Трудно приходилось в те годы и другому моему брату, Коре. Задолго до отъезда отца в Вашингтон Коре тоже «отправили в изгнание», и ему совсем несладко жилось вдали от семьи. Это тяжело отражалось на нем, он чувствовал себя бездомным и одиноким. Отец и сам страдал от всего этого. Он был предан нам всем сердцем и старался устроить нас возможно лучше. Но постоянные разъезды мешали ему по-настоящему сблизиться со своими сыновьями, которых он видел только от случая к случаю. Он очень горевал, что не мог поступать, как учил Бьёрнсон: «Все силы свои направь на решение ближайших задач!»
Имми с самого рождения была для всей семьи «ясным солнышком». Жизнь ее баловала, да и сама она была приветливой, открытой и не мучила себя никакими проблемами. Отцу она доставляла только радость и никаких огорчений. Осенью 1919 года она приехала в Америку изучать агрономию в Итаке. «Ведь надо было найти предлог, чтобы повидать белый свет, вот я и придумала эту поездку»,— бодро и весело заявила она, сходя по трапу с «Бергенсфьорда».
В том же году перед рождеством отец женился на Сигрун Мюнте, урожденной Сандберг. Мы с Имми давно предвидели эту свадьбу, но сообщили нам об этом событии только задним числом. Имми получила телеграмму от Сигрун и переслала ее мне со своей припиской: «Что ты на это скажешь?».
Что я скажу на это? Не так-то легко было ответить.

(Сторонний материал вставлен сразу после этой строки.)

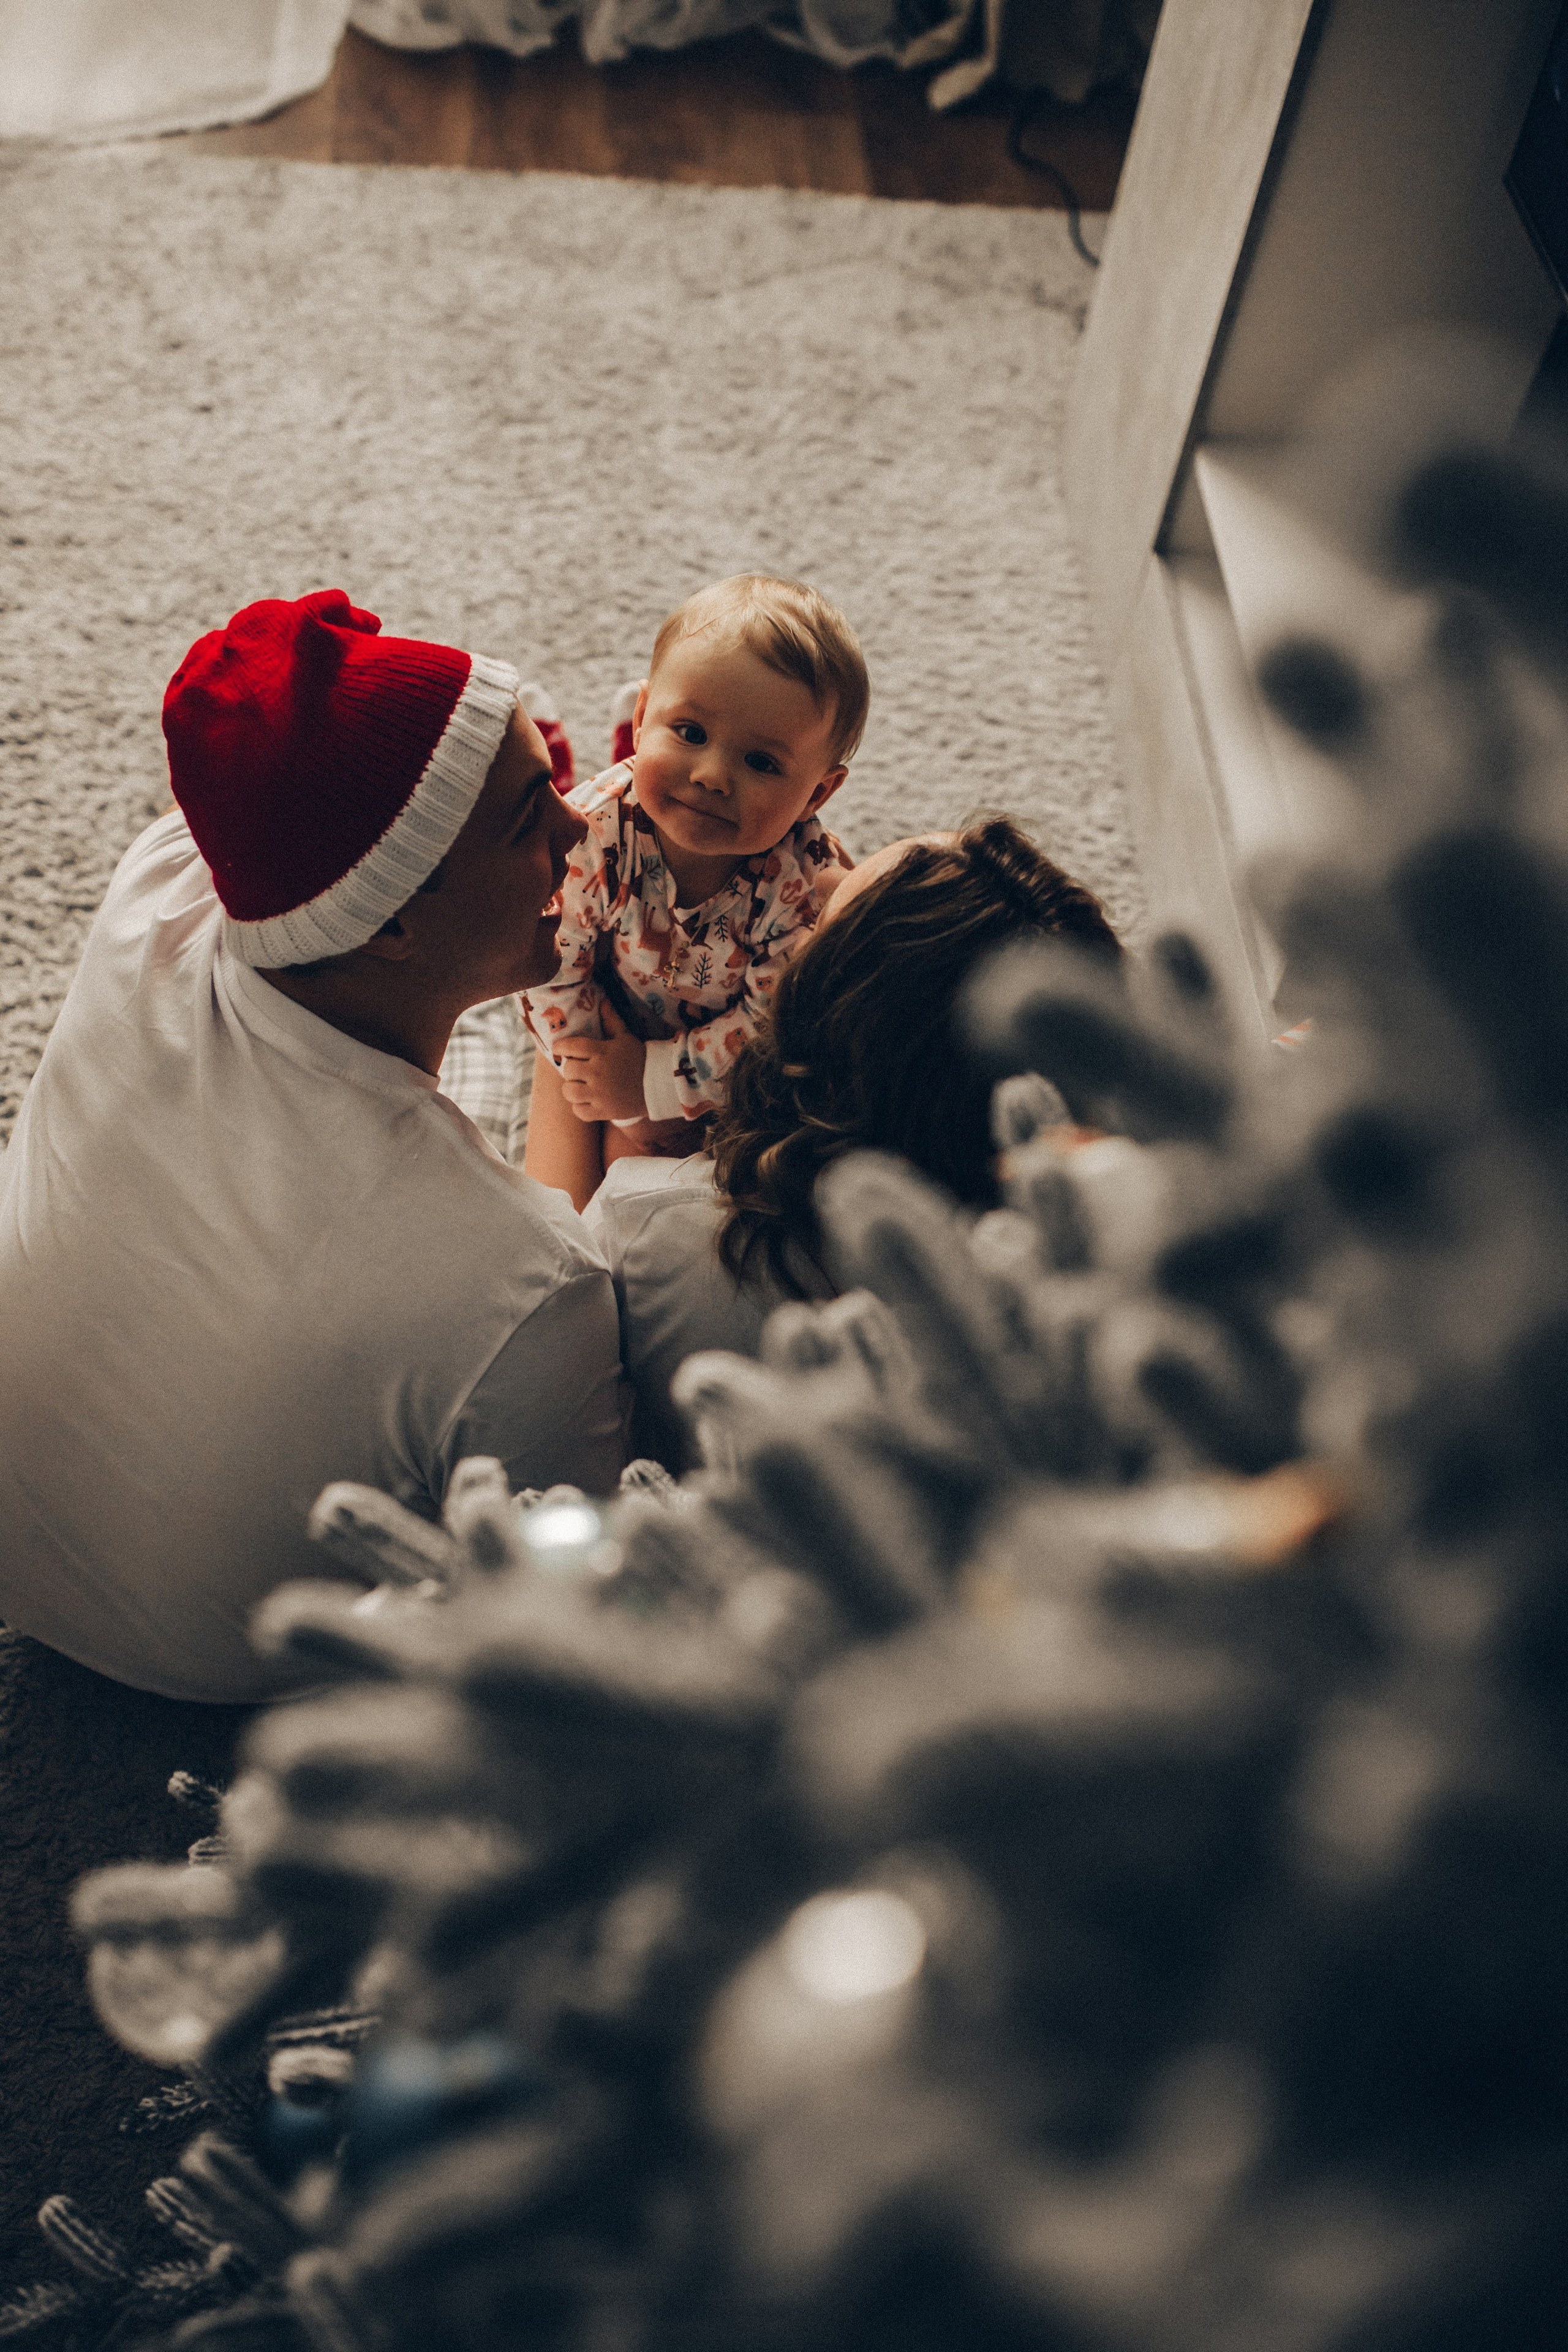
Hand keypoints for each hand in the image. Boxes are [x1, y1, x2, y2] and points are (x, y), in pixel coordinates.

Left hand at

Как-то немного странно это было, но, как сказано, мы с Имми были к этому подготовлены.
Труднее всего приходилось Одду. Он как раз лежал в больнице, ему оперировали больное колено, и у него были сильные боли, когда отец навестил его накануне свадьбы. Одду показалось, что отец уж больно неразговорчив. Смущаясь и нервничая, сидел он у постели сына и не находил слов. Наконец решился и замогильным голосом произнес: «Завтра я женюсь, мой мальчик!» Потом встал, распрощался и ушел, не дожидаясь ответа.
Одду было всего 18 лет, и вряд ли он мог тогда понять, что неловкость отца объяснялась смущением, которое охватывало его, когда речь шла о его собственных делах. Если бы отец подозревал, как потрясут сына эти простые слова, то он постарался бы побороть свою застенчивость. Но он просто не догадался этого сделать.
Мало найдется на свете людей, которые проявили в своей жизни столько морального и физического мужества, как наш отец. Мало найдется людей, которые бы так смело и откровенно высказывали свое мнение. Но если дело касалось его личных, интимных переживаний, этот мужественный человек стеснялся и робел даже перед родными детьми.